Overview/Main Points
- Most systems are "made robust" by precognition --
predicting operating conditions for the system and then architecting
the system to operate well in those conditions. "Any system that
attempts to gain robustness solely through precognition is prone to
fragility." In the author's experience with DDS, he observed that
small perturbations in the operating environment often led to a
violation of the design assumptions, which in turn lead to
system-wide failure.
- DDS experience:
- Garbage collection: When DDS operated near saturation, slight
differences in load put pressure on the garbage collector of
certain bricks (storage nodes that participate in 2-phase-commit).
Once these nodes fell behind, more active objects were left in the
heap, and they experienced further performance degradation,
dragging down the performance of the entire storage group.
- Deterministic bug: Since the same code runs in all bricks, one
deterministic bug led to all bricks failing, violating the
independent failures assumption.
- Slow memory leak: When the system was launched, all bricks are
started at the same time. Given balanced load across all bricks
and a small memory leak, all bricks ran out of heap space at
nearly the same time. Failover exacerbated the situation by
increasing load (and the memory leak rate) of surviving bricks
once bricks started to run out of memory. The uniformity of
workload was a source of coupling among the bricks, and caused a
violation in the independent failures assumption.

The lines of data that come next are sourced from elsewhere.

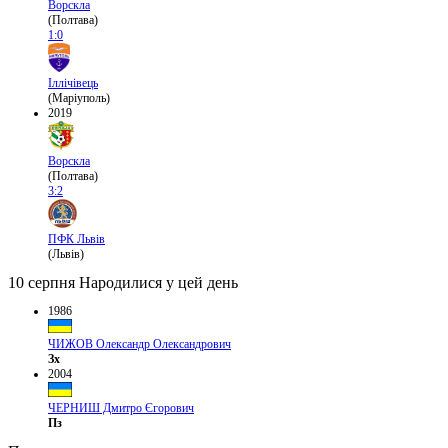
Ворскла
(Полтава)
1:0
Іллічівець
(Маріуполь)
2019
Ворскла
(Полтава)
3:2
ПФК Львів
(Львів)
10 серпня
Народилися у цей день
1986
ЧИЖОВ Олександр Олександрович
Зх
2004
ЧЕРНИШ Дмитро Єгорович
Пз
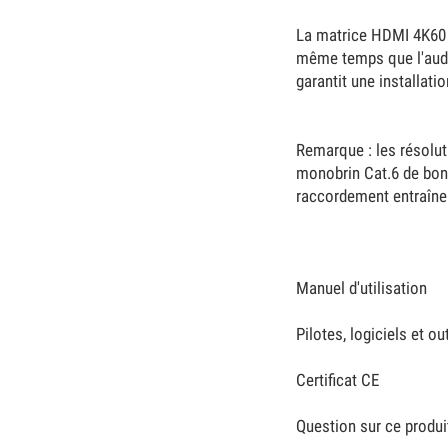
La matrice HDMI 4K60 C
même temps que l'audio
garantit une installati
Remarque : les résolut
monobrin Cat.6 de bonn
raccordement entraîne
Manuel d'utilisation
Pilotes, logiciels et out
Certificat CE
Question sur ce produi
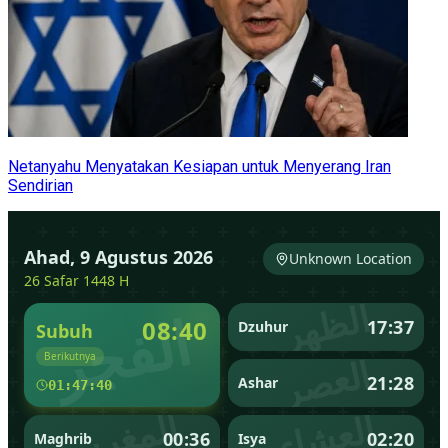
Netanyahu Menyatakan Kesiapan untuk Menyerang Iran
Sendirian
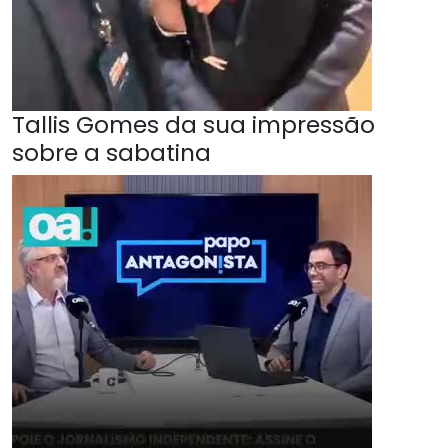
Tallis Gomes da sua impressão
sobre a sabatina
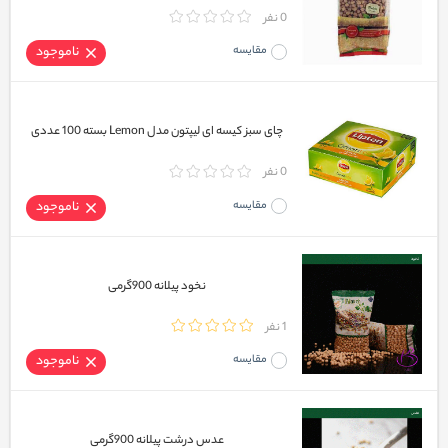
0 نفر
مقایسه
ناموجود
چای سبز کیسه‌ ای لیپتون مدل Lemon بسته 100 عددی
0 نفر
مقایسه
ناموجود
نخود پیلانه 900گرمی
1 نفر
مقایسه
ناموجود
عدس درشت پیلانه 900گرمی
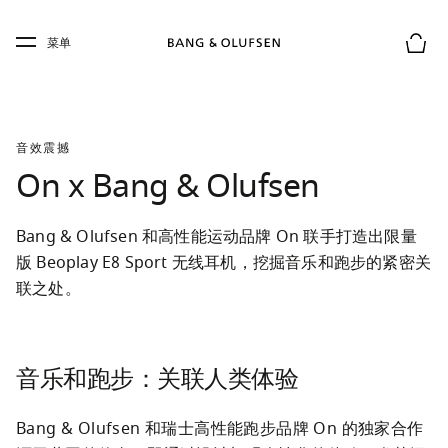
Skip to main content
Skip to main footer
菜单
购物
音效震撼
On x Bang & Olufsen
Bang & Olufsen 和高性能运动品牌 On 联手打造出限量
版 Beoplay E8 Sport 无线耳机，挖掘音乐和跑步的紧密关
联之处。
音乐和跑步：关联人类体验
Bang & Olufsen 和瑞士高性能跑步品牌 On 的独家合作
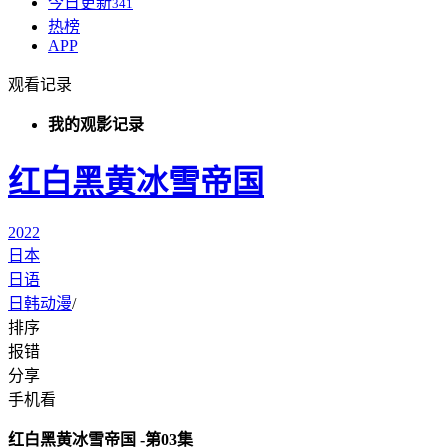
今日更新
341
热榜
APP
观看记录
我的观影记录
红白黑黄冰雪帝国
2022
日本
日语
日韩动漫
/
排序
报错
分享
手机看
红白黑黄冰雪帝国 -第03集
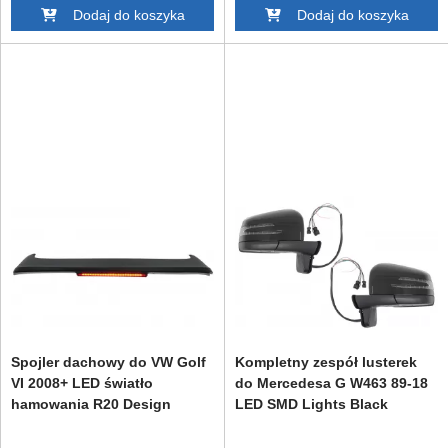
Dodaj do koszyka
Dodaj do koszyka
Spojler dachowy do VW Golf
Kompletny zespół lusterek
VI 2008+ LED światło
do Mercedesa G W463 89-18
hamowania R20 Design
LED SMD Lights Black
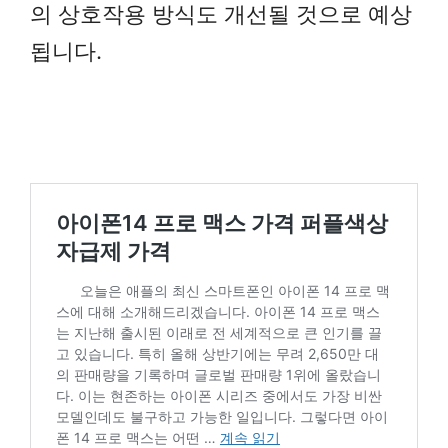
의 상호작용 방식도 개선될 것으로 예상
됩니다.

- Robustification techniques:
- Overprovisioning: Systems tend to be less stable when
operating near-capacity. The difficult part of overprovisioning
is that it's hard to predict the operating regime of the system.
- Admission control: Reject load to avoid near-capacity
operation. The difficult part of admission control is being able
to identify the saturation point. Further, it is important to
remember that rejecting load also consumes some resources (think
of it as a minimal service of the system).

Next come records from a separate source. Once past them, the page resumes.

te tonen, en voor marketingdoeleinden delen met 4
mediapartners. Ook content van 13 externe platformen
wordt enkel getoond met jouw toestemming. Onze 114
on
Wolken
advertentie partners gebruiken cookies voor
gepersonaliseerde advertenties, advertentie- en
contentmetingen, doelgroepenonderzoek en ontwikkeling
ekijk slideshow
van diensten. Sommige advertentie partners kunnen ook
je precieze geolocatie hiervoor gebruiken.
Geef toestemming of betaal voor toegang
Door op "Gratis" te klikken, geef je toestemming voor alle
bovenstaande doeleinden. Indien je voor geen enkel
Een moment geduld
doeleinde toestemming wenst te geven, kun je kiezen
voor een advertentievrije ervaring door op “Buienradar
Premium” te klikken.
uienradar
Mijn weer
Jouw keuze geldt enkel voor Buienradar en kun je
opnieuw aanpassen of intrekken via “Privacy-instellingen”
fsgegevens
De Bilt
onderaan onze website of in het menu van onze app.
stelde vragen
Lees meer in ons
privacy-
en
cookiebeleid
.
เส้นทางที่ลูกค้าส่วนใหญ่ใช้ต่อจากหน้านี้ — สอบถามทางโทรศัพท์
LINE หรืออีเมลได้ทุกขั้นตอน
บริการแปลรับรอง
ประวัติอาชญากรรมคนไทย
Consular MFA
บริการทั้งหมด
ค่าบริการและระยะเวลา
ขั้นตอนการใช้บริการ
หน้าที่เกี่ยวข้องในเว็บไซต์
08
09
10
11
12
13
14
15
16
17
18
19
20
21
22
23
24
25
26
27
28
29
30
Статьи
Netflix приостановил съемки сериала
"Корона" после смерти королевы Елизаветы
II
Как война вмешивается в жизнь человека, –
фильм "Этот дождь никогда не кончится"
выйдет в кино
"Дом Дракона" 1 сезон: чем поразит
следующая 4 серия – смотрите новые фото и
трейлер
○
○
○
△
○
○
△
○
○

- Introspection and adaptation: Create systems that can detect
aberrant behavior and adapt control variables dynamically to keep
the system operating in a stable regime (e.g., TCP congestion
control).
- Plan for failure: Use robust abstractions (e.g., transactions)
to avoid data loss, improve recovery time (e.g., through
checkpointing), decouple components, and/or proactively "scrub"
internal state (e.g., thorugh reboots).